Frankly you need to stop thinking about any of these things for now. Pretend like they don’t exist. First you need to figure out what your resource needs are for the problem you are trying to solve. All of the parallel / threading / concurrent futures / other buzzwords are good for is making efficient use of the resources you have. They aren’t magic and they don’t make your system faster than it is.
What you need to do is understand the performance of each step at a basic level. Forget about threads and parallelism and focus on the resource requirements to achieve what you want to achieve. If those resources are available, then you can think about how to organize them to achieve your goals.
Goal: Receive 50 zip files (25 mb each) per second, unzip them, decode the jpegs, and run a face detection routine on the decoded images.
- How many MB per second can you receive?
- How many MB per second can you unzip?
- How many MB of jpegs can you decode per second?
- How many MB per second can you process?
Once you can answer these questions you will have a better idea where you stand. You might be surprised how fucked you are.
I’ll make a few assumptions to illustrate my point:
- You need to receive and process 1GB/sec of zipped jpegs.
- The zip file is the same size as the unzipped jpegs (jpegs are already compressed, I suspect you aren’t getting any benefit from zipping them.)
- The jpegs are compressed 10:1 (this is a fairly typical ratio for jpegs)
This means that you need to decode about 1 GB of jpegs (10GB of raw images) per second.
Using data from this link: Analysis of JPEG Decoding Speeds – Brian C. Becker
and assuming you are using a typical/standard jpeg decoder, you would need appx 100 cores to decode 1GB of jpegs per second (10 GB decoded size). The article is old, the processor was a 2.4 GHz core 2 duo, so maybe you can do it with 50 cores, which is still a lot.
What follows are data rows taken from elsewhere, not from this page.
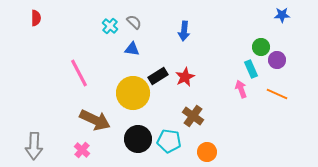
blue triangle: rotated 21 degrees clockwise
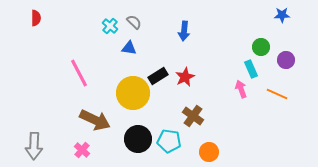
blue triangle: moved 3 px left, 1 px up
purple circle: moved 9 px right
orange circle: moved 2 px right
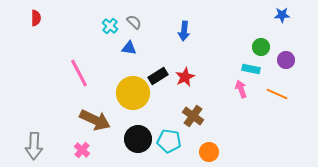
cyan rectangle: rotated 54 degrees counterclockwise
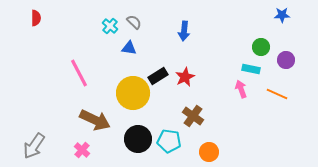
gray arrow: rotated 32 degrees clockwise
I’ll assume that 50 cores is out of the question for you. So now what? Notice (from the article) that libjpeg_simd was 5x faster than the typical ones? Can you use that? If so, maybe you can get down to 10 cores. Still too many cores? Can you use a GPU - there are apparently GPU based jpeg decoders that (I imagine) are even faster.
Note that so far all we are talking about is decoding jpegs from ram to ram and it looks like we need at least 5 modern CPU cores to do it (and likely more.) You have 2, and no amount of celery can turn 2 cores into 5. (you’re gonna need more cores.)
If you add in the unzipping step, and you insist on storing the zip files and jpegs on disk, I’d guess you will be able to support 5-10% of your desired load one one node. If you need 20 nodes (each with 2 cores and 8GB of ram) to handle the load, is that an option for you? Maybe you could have a dedicated node for receiving / dispatching the POST data to the worker nodes?